AUFGABENZIEL: Wie lange versuchte die ungarische kommunistische Propaganda laut dem Quellenauszug, Nyirő aus dem öffentlichen Bewusstsein zu tilgen?

QUELLENAUSZUG:
+-------+
Inzwischen ist Kövérs Antwortschreiben im Netz (168ora.hu), erste Seite des Originals s.u. Ein paar Auszüge:

„József Nyirő war kein Kriegsverbrecher, kein Faschist und kein Antisemit – zu diesem Schluss kam der aus sowjetischen, amerikanischen und englischen Generälen bestehende Kontrollausschuss der Allierten, als er den Antrag auf Auslieferung des damaligen kommunistischen Innenministers zweifach zurückwies und die Auslieferung des in der Emigration lebenden Schriftstellers verweigerte. Nichtsdestotrotz erhielt die die ungarische kommunistische Propaganda die Anklagen aufrecht und versuchte über vier Jahrzehnte, Nyirő aus dem öffentlichen Bewußtsein zu tilgen. (…)
In den literarischen Werken von József Nyirő sind kein Nazi-Gedankengut und auch kein Antisemitismus zu finden.
+-------+
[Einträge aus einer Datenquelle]

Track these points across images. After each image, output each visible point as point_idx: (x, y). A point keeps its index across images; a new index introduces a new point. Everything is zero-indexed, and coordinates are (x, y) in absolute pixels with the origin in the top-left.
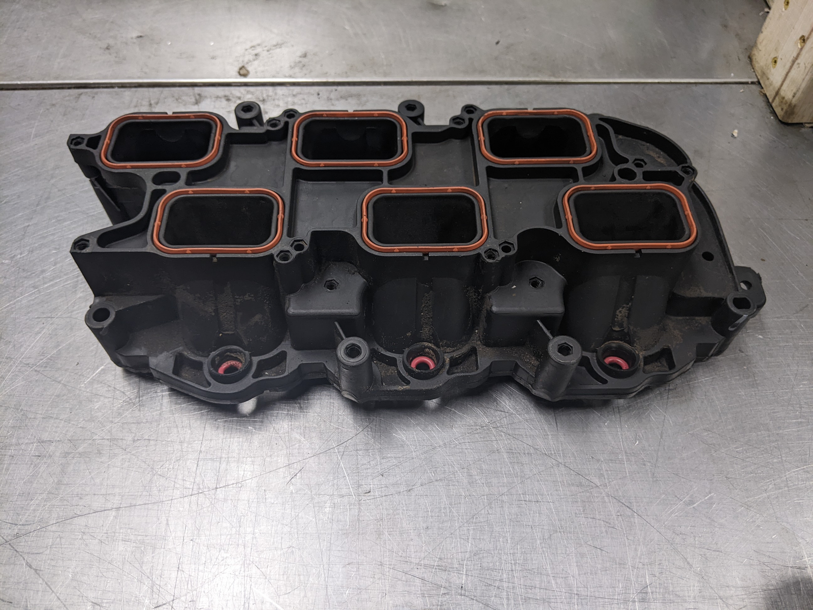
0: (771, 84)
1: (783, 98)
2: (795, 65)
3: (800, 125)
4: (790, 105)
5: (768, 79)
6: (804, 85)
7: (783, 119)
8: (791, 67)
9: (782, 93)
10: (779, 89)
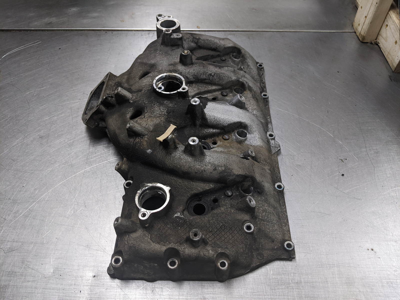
+-------+
LÖSUNG: Über vier Jahrzehnte.